Exercise goal: Copy the part that opens with the line containing "一般公共服务支出, 社会保障和就业支出, 卫生健康支出, 住房保障支出" and closes with the line containing "Which series has the largest Y", changing "tallest" to "highest" and leaving everything else unchanged.

● ● ● ●

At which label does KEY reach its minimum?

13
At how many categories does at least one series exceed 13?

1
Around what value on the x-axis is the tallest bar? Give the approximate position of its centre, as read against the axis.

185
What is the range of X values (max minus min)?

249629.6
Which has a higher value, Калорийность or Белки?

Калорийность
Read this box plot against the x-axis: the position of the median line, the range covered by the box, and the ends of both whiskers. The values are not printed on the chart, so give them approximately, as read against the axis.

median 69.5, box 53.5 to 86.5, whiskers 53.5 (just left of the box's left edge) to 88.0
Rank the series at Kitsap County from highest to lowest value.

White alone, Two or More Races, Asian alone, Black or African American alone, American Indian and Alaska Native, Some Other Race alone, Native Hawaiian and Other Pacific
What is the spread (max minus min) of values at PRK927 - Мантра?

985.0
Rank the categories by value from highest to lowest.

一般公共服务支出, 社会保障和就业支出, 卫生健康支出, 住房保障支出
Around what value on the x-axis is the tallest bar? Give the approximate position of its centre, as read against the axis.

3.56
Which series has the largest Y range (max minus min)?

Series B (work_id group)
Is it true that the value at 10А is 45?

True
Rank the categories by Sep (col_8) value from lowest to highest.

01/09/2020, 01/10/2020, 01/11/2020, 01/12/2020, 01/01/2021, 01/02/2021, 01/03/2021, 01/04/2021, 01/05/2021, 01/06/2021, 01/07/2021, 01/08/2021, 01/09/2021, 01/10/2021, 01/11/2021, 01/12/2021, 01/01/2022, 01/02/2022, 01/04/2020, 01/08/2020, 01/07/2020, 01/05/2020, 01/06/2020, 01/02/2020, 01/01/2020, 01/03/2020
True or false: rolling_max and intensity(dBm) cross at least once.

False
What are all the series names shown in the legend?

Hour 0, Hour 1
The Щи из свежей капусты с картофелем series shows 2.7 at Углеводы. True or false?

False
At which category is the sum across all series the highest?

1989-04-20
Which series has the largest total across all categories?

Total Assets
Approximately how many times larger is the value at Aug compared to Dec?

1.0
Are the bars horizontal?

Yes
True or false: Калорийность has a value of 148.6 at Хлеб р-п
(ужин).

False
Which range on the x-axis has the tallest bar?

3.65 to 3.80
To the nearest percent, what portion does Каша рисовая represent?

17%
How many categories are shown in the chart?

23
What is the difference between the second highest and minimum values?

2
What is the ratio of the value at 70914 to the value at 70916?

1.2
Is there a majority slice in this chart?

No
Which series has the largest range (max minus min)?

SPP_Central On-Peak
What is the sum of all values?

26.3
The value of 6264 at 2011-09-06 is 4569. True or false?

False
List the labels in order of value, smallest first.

● ● ● ●

Written solution:
一般公共服务支出, 社会保障和就业支出, 卫生健康支出, 住房保障支出
Around what value on the x-axis is the highest bar? Give the approximate position of its centre, as read against the axis.

3.56
Which series has the largest Y range (max minus min)?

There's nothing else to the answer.